SpaceX plans to launch its second mission of the day today (June 12), and you’ll be able to watch the motion live.
A Falcon 9 rocket topped with 72 small satellites is scheduled to lift off from California’s Vandenberg Space Force Base at 5:19 p.m. EDT (2119 GMT; 2:19 p.m. local California time), kicking off a rideshare mission called Transporter-8.
You’ll be able to watch the launch live here at Space.com, courtesy of SpaceX, or directly via the corporate. Coverage is predicted to start about quarter-hour before liftoff.
Transporter-8 shall be SpaceX’s second mission in about 14 hours. Early this morning, the corporate launched 52 of its Starlink web satellites to orbit from Florida’s Cape Canaveral Space Force Station.
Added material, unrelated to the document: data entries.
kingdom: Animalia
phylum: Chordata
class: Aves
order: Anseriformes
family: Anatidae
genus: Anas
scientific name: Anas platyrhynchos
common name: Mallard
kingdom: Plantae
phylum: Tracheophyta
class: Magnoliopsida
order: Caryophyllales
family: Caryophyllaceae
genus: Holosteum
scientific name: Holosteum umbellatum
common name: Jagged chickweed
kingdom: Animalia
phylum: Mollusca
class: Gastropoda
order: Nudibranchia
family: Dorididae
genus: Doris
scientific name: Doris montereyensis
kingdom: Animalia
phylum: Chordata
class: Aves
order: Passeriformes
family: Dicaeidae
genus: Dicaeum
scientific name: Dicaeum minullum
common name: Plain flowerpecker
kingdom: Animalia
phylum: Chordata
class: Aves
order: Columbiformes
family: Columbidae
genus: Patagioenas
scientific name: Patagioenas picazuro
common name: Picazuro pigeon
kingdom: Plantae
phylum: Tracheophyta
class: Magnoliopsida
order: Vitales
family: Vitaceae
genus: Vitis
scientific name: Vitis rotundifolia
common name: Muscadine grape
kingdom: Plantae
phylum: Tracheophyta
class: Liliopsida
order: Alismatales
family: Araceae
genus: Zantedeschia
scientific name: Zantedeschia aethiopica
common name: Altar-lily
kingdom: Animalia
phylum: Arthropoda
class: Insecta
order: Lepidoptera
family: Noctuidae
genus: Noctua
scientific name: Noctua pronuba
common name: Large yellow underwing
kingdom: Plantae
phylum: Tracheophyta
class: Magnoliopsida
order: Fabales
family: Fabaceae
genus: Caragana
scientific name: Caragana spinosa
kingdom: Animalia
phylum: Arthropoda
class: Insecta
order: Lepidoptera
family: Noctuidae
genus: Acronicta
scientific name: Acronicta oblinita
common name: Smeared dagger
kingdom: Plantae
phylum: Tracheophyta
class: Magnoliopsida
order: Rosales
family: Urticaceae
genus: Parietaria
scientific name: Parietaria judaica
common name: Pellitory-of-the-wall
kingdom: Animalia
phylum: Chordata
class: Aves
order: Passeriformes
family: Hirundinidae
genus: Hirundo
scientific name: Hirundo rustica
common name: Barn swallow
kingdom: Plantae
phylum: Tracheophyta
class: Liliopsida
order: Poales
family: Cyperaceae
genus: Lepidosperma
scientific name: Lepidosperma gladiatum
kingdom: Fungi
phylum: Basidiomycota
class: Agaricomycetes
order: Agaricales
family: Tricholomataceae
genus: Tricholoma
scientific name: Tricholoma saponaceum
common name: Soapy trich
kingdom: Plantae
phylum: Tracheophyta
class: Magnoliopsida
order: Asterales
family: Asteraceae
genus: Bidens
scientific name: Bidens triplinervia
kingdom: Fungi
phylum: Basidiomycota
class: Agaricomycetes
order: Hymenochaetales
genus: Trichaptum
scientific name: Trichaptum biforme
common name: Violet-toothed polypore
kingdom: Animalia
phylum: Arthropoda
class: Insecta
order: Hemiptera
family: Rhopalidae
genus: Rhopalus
If all goes in keeping with plan, the primary stage of Transporter-8’s Falcon 9 will come back to Earth for a vertical touchdown at Vandenberg a bit of lower than eight minutes after liftoff. It should be the ninth launch and landing for this particular booster, SpaceX wrote in a mission description.
The rocket’s upper stage will proceed hauling aloft the 72 payloads, which include “cubesats, microsats, a re-entry capsule and orbital transfer vehicles carrying spacecraft to be deployed at a later time,” in keeping with the mission description.
These satellites are scheduled to deploy from the Falcon 9’s upper stage over a 24-minute span starting an hour after liftoff.
Transporter-8 is the eighth small-satellite “rideshare” mission that SpaceX has launched thus far, and its third such flight of 2023. Transporter-6 launched on Jan. 3, sending 114 satellites to orbit, and Transporter-7 lofted 51 spacecraft on April 15.
SpaceX’s first dedicated rideshare mission holds the record for many satellites launched on a single rocket: Transporter-1 carried 143 satellites to orbit in January 2021.